* **Prompt**
Retype the lines below exactly, but only those from the line that has "right shoulder: (212, 581)" through the line that has "right eye: (434, 166)". Omit every picture.

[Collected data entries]
Segment Open

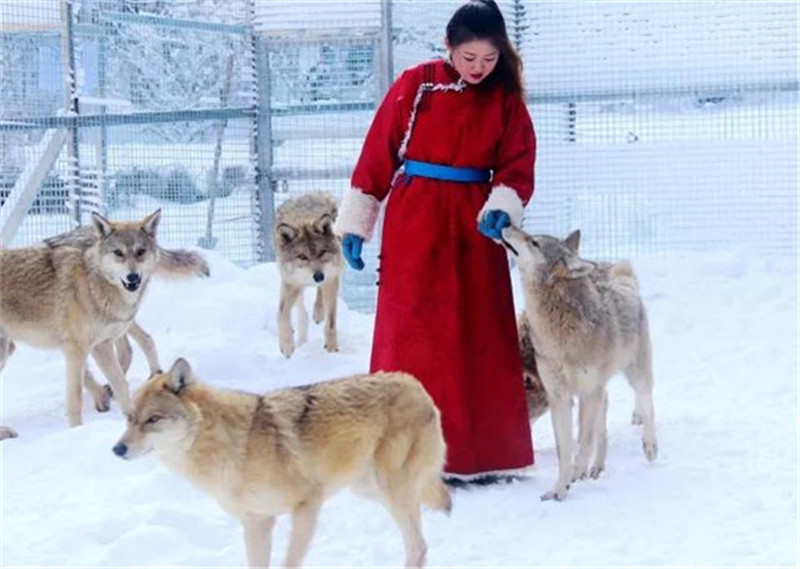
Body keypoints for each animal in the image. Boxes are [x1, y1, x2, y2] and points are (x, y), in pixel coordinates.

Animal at [0, 211, 164, 438]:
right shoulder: (75, 350)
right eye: (118, 253)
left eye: (140, 252)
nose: (133, 277)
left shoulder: (101, 346)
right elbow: (75, 399)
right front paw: (76, 432)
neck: (93, 284)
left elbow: (121, 384)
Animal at [113, 360, 454, 568]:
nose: (117, 449)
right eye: (129, 418)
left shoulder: (308, 506)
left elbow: (289, 561)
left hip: (391, 492)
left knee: (418, 546)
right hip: (369, 490)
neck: (238, 445)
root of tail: (415, 383)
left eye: (152, 419)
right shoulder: (256, 521)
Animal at [274, 193, 342, 358]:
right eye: (302, 256)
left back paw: (318, 313)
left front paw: (332, 348)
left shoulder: (331, 278)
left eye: (322, 252)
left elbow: (331, 322)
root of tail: (313, 194)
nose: (318, 276)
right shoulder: (291, 283)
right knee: (301, 312)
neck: (304, 219)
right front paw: (287, 344)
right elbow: (281, 313)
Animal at [506, 226, 656, 502]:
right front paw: (559, 488)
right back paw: (596, 467)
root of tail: (619, 273)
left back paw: (649, 443)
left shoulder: (590, 391)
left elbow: (585, 440)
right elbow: (565, 450)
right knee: (604, 420)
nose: (507, 226)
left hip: (635, 372)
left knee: (647, 400)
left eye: (534, 242)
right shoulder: (561, 397)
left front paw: (576, 471)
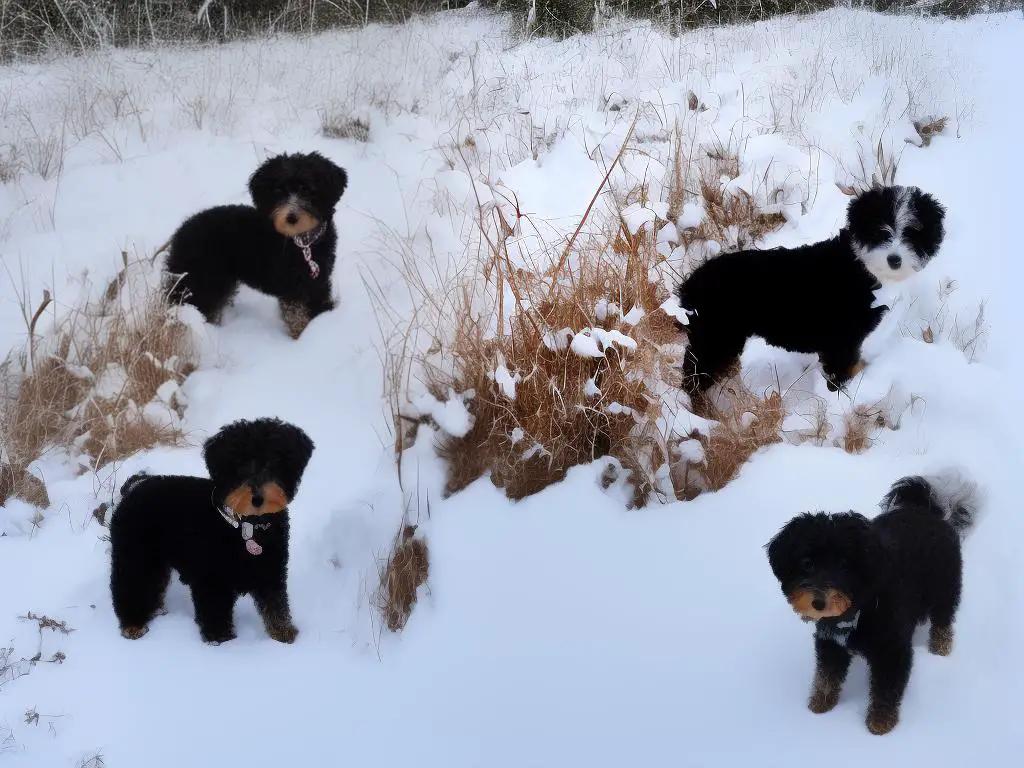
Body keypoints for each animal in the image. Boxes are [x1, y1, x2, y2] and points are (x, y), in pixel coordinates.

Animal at [109, 417, 313, 647]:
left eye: (274, 461)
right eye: (239, 465)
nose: (258, 498)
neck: (246, 526)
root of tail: (133, 488)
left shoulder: (270, 570)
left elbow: (276, 604)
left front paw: (284, 635)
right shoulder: (212, 581)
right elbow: (215, 612)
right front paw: (221, 641)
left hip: (156, 559)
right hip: (135, 556)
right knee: (129, 587)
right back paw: (133, 625)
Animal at [163, 151, 348, 337]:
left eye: (306, 189)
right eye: (279, 191)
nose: (291, 218)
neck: (303, 243)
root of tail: (179, 234)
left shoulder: (319, 282)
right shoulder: (292, 288)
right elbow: (297, 319)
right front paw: (301, 338)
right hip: (203, 282)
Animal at [675, 185, 946, 397]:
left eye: (913, 232)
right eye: (880, 230)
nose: (895, 260)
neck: (858, 266)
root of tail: (692, 284)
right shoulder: (842, 342)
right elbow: (841, 374)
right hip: (715, 338)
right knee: (693, 375)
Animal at [765, 468, 978, 741]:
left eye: (844, 564)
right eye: (807, 563)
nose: (819, 602)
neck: (859, 609)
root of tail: (925, 508)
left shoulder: (892, 650)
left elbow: (886, 688)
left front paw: (880, 721)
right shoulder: (830, 642)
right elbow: (826, 675)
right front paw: (820, 703)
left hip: (944, 585)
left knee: (943, 617)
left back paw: (940, 648)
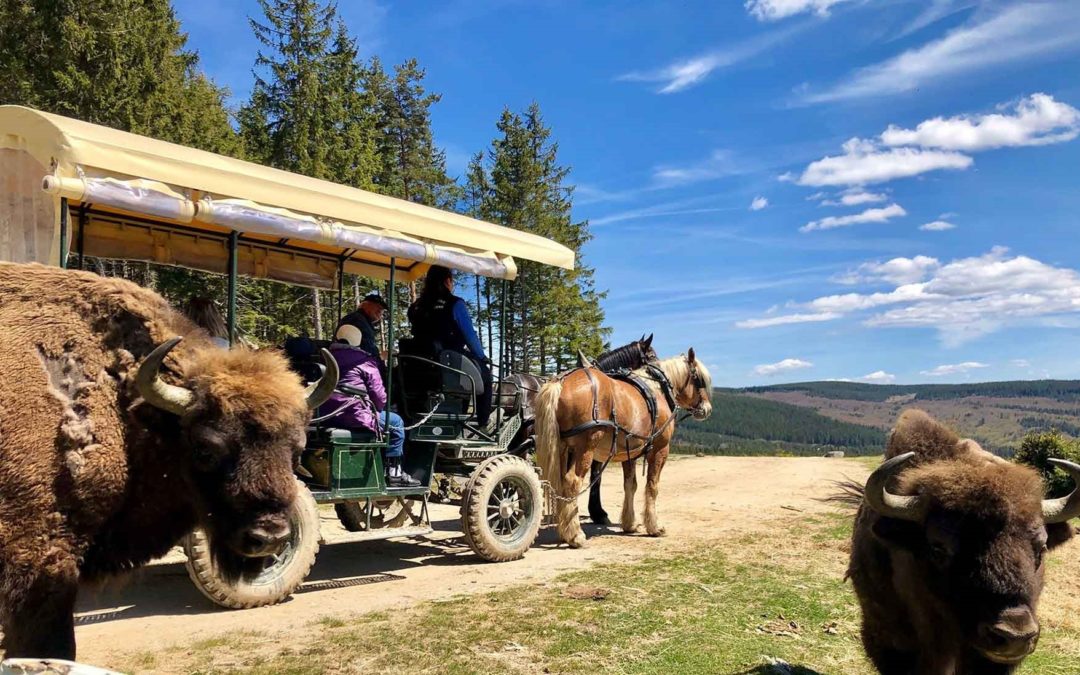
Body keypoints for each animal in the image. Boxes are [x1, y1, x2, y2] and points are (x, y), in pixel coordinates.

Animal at [531, 349, 708, 544]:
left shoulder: (629, 453)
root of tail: (560, 382)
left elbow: (630, 485)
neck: (657, 388)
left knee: (561, 483)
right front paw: (654, 527)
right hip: (585, 446)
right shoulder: (660, 449)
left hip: (563, 448)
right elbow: (652, 486)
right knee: (572, 481)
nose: (706, 408)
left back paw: (565, 532)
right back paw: (575, 535)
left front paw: (629, 523)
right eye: (699, 379)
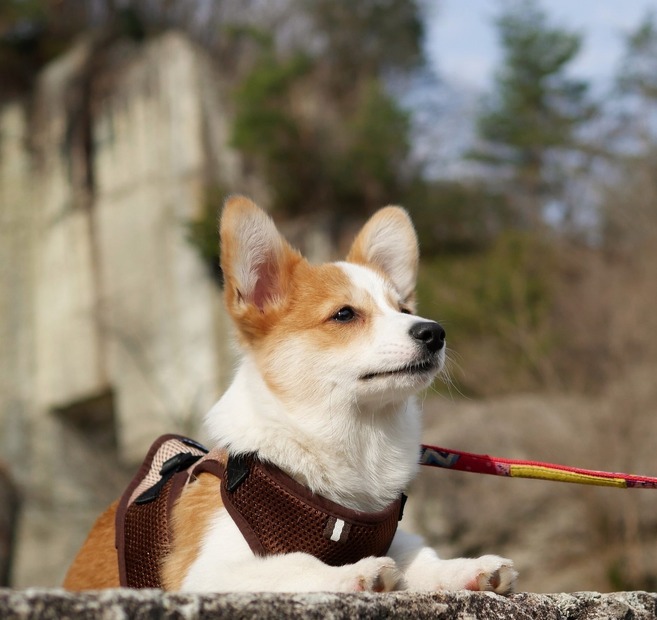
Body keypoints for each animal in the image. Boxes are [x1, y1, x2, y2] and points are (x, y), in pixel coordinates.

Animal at [65, 196, 516, 592]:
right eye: (344, 314)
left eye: (404, 310)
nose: (434, 332)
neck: (357, 440)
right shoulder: (204, 571)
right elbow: (299, 561)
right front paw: (354, 572)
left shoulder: (395, 536)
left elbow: (423, 557)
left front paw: (467, 569)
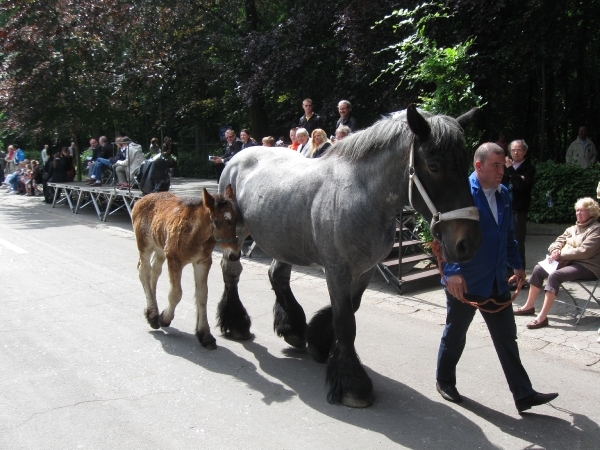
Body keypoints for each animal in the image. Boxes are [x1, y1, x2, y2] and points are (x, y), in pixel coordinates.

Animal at [216, 104, 482, 408]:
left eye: (466, 163)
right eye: (434, 166)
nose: (468, 243)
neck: (362, 194)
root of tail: (237, 158)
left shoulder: (365, 270)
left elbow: (350, 309)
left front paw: (318, 342)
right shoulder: (337, 271)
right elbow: (345, 321)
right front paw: (351, 384)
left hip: (282, 238)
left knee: (278, 276)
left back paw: (293, 329)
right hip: (236, 234)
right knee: (231, 271)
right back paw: (236, 324)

Segment Closed

* **Answer to the problem**
right shoulder: (212, 581)
right elbow: (215, 612)
right front paw: (221, 641)
left hip: (156, 559)
right hip: (135, 556)
right knee: (129, 587)
right back paw: (133, 625)
Animal at [163, 151, 348, 337]:
left eye: (306, 189)
right eye: (279, 191)
nose: (291, 218)
neck: (303, 243)
root of tail: (179, 234)
left shoulder: (319, 282)
right shoulder: (292, 288)
right elbow: (297, 319)
right front paw: (301, 338)
right hip: (203, 282)
Animal at [675, 185, 946, 397]:
left eye: (913, 232)
right eye: (880, 230)
nose: (895, 260)
neck: (858, 266)
root of tail: (692, 284)
right shoulder: (842, 342)
right elbow: (841, 374)
right hip: (715, 338)
right knee: (693, 375)
Animal at [765, 468, 978, 741]:
left eye: (844, 564)
right eye: (807, 563)
nose: (819, 602)
neck: (859, 609)
root of tail: (925, 508)
left shoulder: (892, 650)
left elbow: (886, 688)
left front paw: (880, 721)
right shoulder: (830, 642)
right elbow: (826, 675)
right front paw: (820, 703)
left hip: (944, 585)
left knee: (943, 617)
left back paw: (940, 648)
Body keypoints for each animal in the image. Boxes are [x1, y1, x2, y2] and points are (x, y), in pixel coordinates.

Animal at [531, 349, 708, 544]:
left shoulder: (629, 453)
root of tail: (560, 382)
left elbow: (630, 485)
neck: (657, 388)
left knee: (561, 483)
right front paw: (654, 527)
right hip: (585, 446)
right shoulder: (660, 449)
left hip: (563, 448)
right elbow: (652, 486)
right knee: (572, 481)
nose: (706, 408)
left back paw: (565, 532)
right back paw: (575, 535)
left front paw: (629, 523)
right eye: (699, 379)
Body keypoints for each animal in the image. Boxes are [x1, y1, x2, y2] and points are (x, y), in pixel coordinates.

Animal at [65, 196, 516, 592]:
right eye: (344, 314)
left eye: (404, 310)
nose: (434, 332)
neck: (357, 440)
right shoulder: (204, 571)
right elbow: (299, 561)
right front paw: (354, 572)
left shoulder: (395, 536)
left elbow: (423, 557)
left front paw: (467, 569)
Body keypoints for each animal in the image. Boxes are [x1, y1, x2, y2] and points are (x, y), in pixel coordinates.

Animal at [216, 104, 482, 408]:
left eye: (466, 163)
right eye: (434, 166)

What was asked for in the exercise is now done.